I'm trying to pull out a list of unique values from a data frame but I keep getting a value that I can't find anywhere in the original data frame. Has anyone run into something like this before?
I read in a text file:
tmpPandaObj = pd.read_csv(fn, sep='\t', header=None)
tmpPandaObj.columns = ['stockId','dt','hhmm','seq','ecalls']
Pull out the unique values:
uniqueStockIdVec = tmpPandaObj.stockId.unique()
Yet I keep getting '\ufeff19049' included in the unique vector. I've searched the text files and data frame as hard as I possibly can, with no luck finding any '\ufeff19049' value. The only unique values should be '19049', '24937', '139677'.
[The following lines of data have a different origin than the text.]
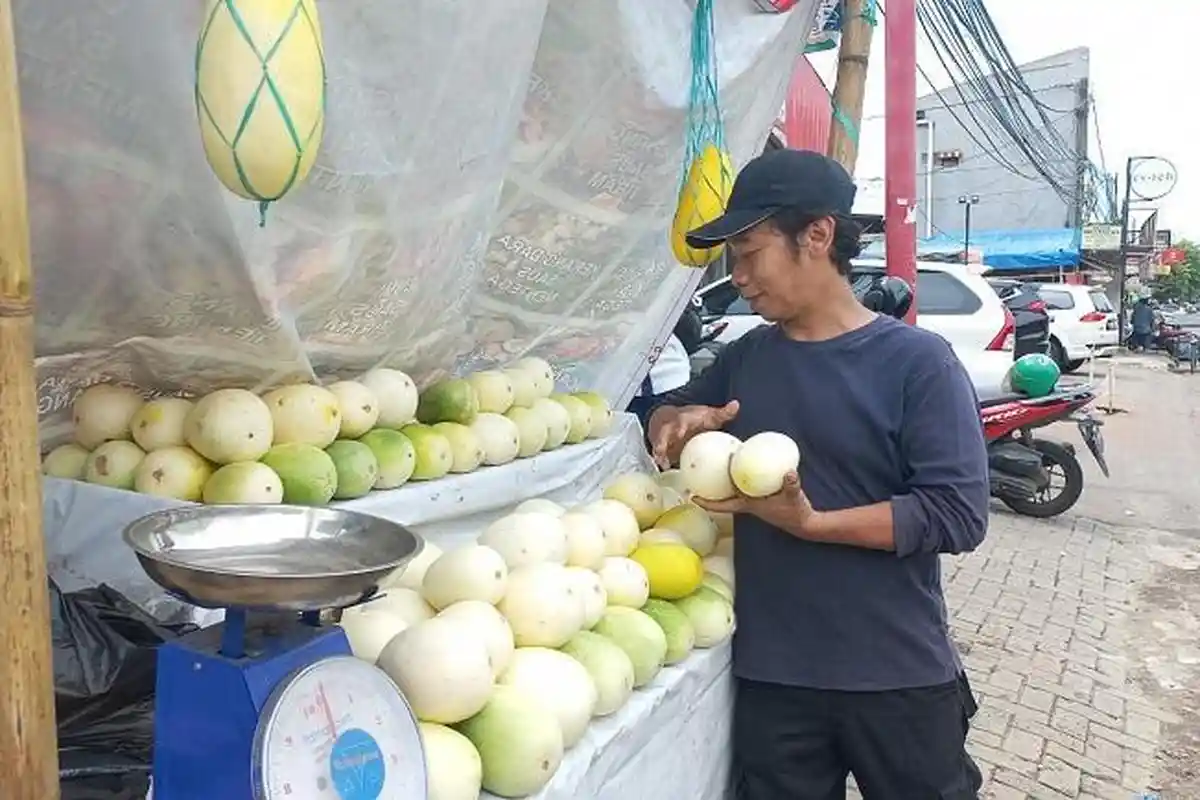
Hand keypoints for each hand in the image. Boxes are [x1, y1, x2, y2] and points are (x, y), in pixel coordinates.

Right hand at [648, 400, 738, 468]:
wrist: (671, 419)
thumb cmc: (694, 418)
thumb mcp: (709, 415)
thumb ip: (723, 413)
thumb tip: (736, 405)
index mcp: (684, 419)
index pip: (681, 420)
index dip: (680, 426)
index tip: (680, 433)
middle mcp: (672, 428)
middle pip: (665, 432)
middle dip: (663, 441)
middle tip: (662, 449)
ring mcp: (665, 438)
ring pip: (659, 444)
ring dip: (660, 452)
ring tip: (661, 462)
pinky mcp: (663, 448)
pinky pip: (660, 455)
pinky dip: (661, 460)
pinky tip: (663, 467)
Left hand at [692, 471, 817, 536]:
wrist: (805, 523)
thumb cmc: (796, 513)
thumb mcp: (794, 497)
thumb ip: (791, 485)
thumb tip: (789, 473)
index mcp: (749, 506)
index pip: (723, 506)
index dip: (707, 503)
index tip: (692, 497)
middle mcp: (748, 503)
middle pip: (724, 494)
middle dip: (711, 485)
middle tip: (700, 471)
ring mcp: (755, 501)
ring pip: (734, 490)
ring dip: (725, 480)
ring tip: (716, 465)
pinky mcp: (762, 498)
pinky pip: (746, 486)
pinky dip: (740, 477)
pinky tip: (742, 465)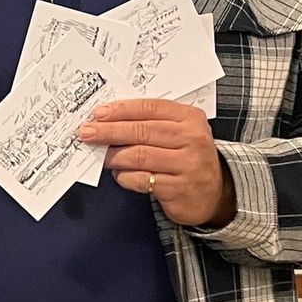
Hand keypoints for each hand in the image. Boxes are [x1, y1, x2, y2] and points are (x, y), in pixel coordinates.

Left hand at [79, 97, 235, 227]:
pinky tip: (120, 174)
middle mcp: (192, 140)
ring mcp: (187, 165)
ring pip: (139, 156)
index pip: (149, 108)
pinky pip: (142, 179)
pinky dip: (125, 177)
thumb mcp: (180, 132)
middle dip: (109, 131)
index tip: (98, 114)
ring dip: (114, 155)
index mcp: (190, 118)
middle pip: (141, 131)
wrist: (214, 193)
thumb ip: (151, 122)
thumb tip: (109, 119)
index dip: (121, 110)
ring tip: (101, 155)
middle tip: (87, 132)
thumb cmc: (188, 157)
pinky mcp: (179, 189)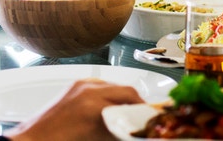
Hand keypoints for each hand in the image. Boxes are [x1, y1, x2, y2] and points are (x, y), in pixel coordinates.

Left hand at [6, 79, 143, 140]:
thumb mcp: (96, 139)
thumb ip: (117, 131)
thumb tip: (132, 130)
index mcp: (95, 102)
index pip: (131, 98)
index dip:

First, the fix: Specify encoding='UTF-8-sig'
when reading the file.
Now, the explanation:
\ufeff
is the Unicode BOM (Byte Order Mark) character. Whenever one tool writes a file with a BOM, and another tool reads the file using an explicit encoding like UTF-16-LE
instead of a BOM-switching version like UTF-16
, the BOM is treated as a normal character, so \ufeff
shows up in your string. Outside of Microsoft-land, this specific issue (reading UTF-16 as UTF-16-LE) is by far the most common version of this problem.
But if one of the tools is from Microsoft, it's more commonly UTF-8. The Unicode standard recommends never using a BOM with UTF-8 (because bytes don't need a byte-order mark), but doesn't quite forbid it, so many Microsoft tools keep doing it. And then every other tool, including Python (and Pandas), just reads it as UTF-8 without a BOM, causing an extra \ufeff
to show up. (Older, non-Unicode-friendly tools will read the same three bytes \xef\xbb\xbf
as something like 
, which you may have seen a few times.)
But while Python (and Pandas) defaults to UTF-8, it does let you specify an encoding manually, and one of the encodings it comes with is called UTF-8-sig
, which means UTF-8 with a useless BOM at the start.